Too Late An Epiphany
A poem by Bach Le
Too Late An Epiphany
One’s childhood is marred with
shameful things they didn’t think that way then.
Munch mondays with profanity,
The rest with gore and sore.
Have you envisaged?
Childish. Why plethora?
Have you turned to the incognito tab,
The amorous backdoor where search terms are flambéd?
Lifted the kid’s façade,
Amygdala fingertip-tracing?
Sacrosanct.
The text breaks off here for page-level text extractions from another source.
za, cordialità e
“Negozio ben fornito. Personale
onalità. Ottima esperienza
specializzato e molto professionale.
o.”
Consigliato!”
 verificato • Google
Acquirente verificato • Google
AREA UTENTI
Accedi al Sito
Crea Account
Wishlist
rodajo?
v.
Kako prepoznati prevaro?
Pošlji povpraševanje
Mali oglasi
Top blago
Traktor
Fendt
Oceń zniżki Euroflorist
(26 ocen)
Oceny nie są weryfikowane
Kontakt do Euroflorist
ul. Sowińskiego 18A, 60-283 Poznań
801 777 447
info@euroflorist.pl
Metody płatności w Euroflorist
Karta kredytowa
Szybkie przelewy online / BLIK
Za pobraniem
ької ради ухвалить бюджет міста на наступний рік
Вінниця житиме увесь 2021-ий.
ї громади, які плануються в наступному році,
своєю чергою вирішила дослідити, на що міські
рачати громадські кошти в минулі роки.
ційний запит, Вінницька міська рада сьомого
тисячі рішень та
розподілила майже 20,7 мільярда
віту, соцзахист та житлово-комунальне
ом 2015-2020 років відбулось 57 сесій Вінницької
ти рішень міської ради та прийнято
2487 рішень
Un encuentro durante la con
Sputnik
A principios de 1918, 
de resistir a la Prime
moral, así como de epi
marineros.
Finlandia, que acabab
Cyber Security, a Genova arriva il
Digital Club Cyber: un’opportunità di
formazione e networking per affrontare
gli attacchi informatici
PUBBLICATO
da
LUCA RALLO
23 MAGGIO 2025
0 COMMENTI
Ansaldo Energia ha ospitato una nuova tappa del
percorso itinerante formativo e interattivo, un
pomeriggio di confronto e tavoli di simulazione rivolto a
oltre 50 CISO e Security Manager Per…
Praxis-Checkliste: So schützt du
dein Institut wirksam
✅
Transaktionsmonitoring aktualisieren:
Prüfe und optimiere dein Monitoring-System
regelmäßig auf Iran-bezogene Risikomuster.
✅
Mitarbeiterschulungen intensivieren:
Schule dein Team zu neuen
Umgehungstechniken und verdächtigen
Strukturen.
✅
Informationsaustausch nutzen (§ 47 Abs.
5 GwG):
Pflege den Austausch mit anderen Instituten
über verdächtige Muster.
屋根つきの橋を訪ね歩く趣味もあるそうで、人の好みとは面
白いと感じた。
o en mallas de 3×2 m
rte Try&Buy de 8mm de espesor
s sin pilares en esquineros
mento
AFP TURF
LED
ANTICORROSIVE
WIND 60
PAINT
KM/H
Why control?
The tides of disunion will eventually return,
Repay borrowed teenage pieces of docility.
Others drift out of shore, of their origin
To unrecognition.
Bright stars bear not the soliloquies among the void,
Dive somewhere down the streams, spotlighting almost-somethings:
Two hands here, two-piece there,
Un-syzygy.
Heaven-gazing-mind-contemplating,
Craving for pragmatism, for a replay.
When I think again, probably she’s been aware
Of ignorance.

About the Author:
Bach Le is currently living and studying in Hanoi, Vietnam. Previously, his poems have previously been in Synchronized Chaos, Haikuniverse, and more. Through poetry, Bach hopes to give voice to different issues in society, as well as showing his attitudes towards life with its various dimensions.